··· RECORDED DATA ···

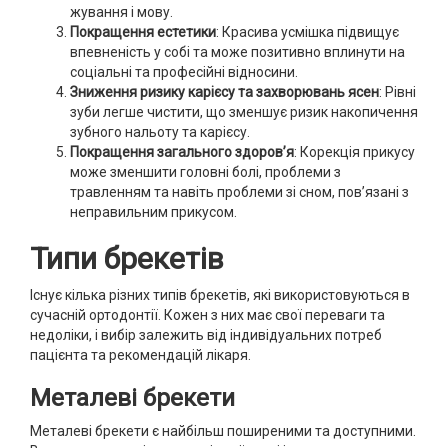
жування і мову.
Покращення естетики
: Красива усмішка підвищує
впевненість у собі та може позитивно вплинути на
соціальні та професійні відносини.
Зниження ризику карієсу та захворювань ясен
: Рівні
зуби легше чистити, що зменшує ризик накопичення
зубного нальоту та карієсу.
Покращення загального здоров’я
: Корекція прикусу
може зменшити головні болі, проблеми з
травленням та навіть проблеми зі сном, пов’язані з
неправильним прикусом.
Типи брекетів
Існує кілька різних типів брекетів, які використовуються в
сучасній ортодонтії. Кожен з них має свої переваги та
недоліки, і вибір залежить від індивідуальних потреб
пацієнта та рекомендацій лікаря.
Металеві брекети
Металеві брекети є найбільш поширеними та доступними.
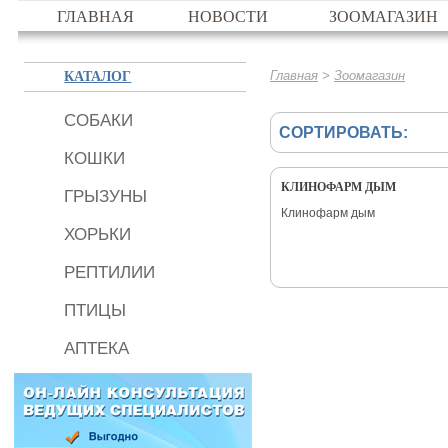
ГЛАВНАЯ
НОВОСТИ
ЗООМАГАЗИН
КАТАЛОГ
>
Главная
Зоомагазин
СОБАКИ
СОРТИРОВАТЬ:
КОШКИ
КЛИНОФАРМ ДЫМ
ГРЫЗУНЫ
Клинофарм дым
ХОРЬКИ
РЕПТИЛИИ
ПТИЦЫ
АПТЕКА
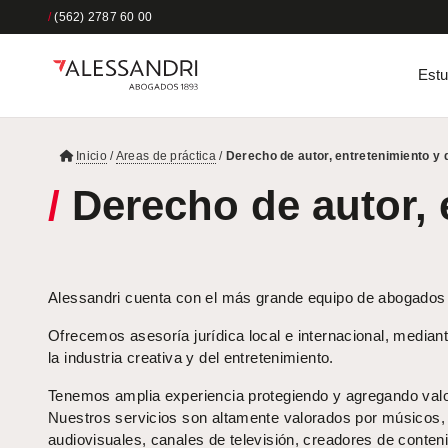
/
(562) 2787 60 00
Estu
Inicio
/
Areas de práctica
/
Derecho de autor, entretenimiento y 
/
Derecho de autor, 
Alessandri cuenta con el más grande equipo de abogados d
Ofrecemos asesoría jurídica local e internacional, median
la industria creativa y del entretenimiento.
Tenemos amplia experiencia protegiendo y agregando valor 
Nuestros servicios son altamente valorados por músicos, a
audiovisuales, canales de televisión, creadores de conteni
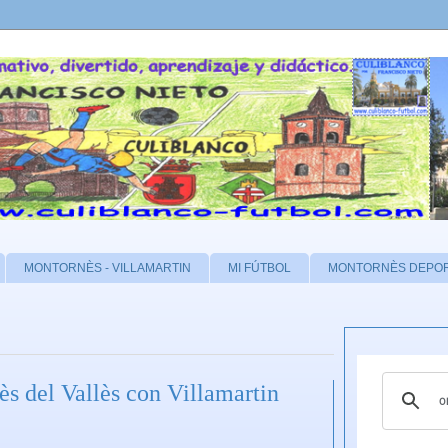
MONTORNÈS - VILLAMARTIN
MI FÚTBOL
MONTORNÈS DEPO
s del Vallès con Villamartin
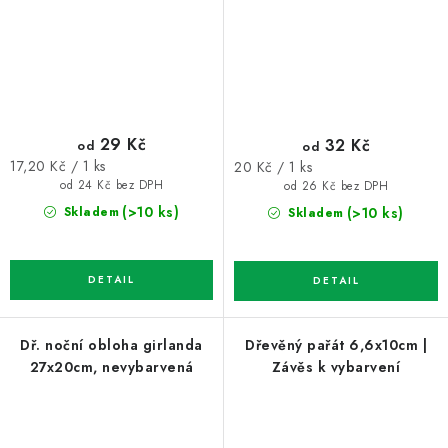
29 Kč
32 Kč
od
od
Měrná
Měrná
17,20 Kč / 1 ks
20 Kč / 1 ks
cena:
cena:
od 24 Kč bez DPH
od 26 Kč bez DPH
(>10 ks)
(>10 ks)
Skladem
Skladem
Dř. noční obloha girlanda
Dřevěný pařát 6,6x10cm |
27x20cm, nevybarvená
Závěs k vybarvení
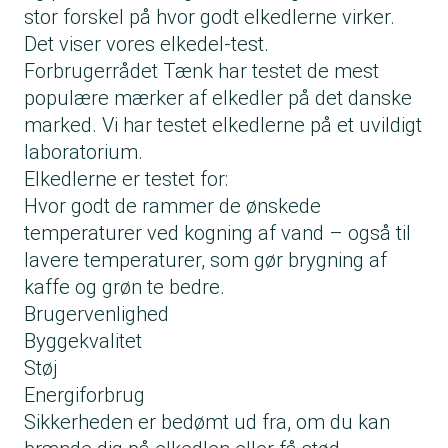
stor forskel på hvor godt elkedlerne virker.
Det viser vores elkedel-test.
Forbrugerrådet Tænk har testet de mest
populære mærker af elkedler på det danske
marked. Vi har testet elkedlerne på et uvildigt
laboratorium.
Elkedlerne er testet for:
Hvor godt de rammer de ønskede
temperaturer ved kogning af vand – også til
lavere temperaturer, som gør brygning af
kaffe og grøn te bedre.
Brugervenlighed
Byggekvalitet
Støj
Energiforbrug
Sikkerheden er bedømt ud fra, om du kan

···

_HOW TO COMPLETE THIS TASK_
Write out the material again from the line containing "stor forskel på hvor godt elkedlerne virker." down through the line containing "temperaturer ved kogning af vand – også til", substituting "undersøgt" for "testet" and leaving everything else unchanged. Give only those lines.

_OUTPUT_
stor forskel på hvor godt elkedlerne virker.
Det viser vores elkedel-test.
Forbrugerrådet Tænk har undersøgt de mest
populære mærker af elkedler på det danske
marked. Vi har undersøgt elkedlerne på et uvildigt
laboratorium.
Elkedlerne er undersøgt for:
Hvor godt de rammer de ønskede
temperaturer ved kogning af vand – også til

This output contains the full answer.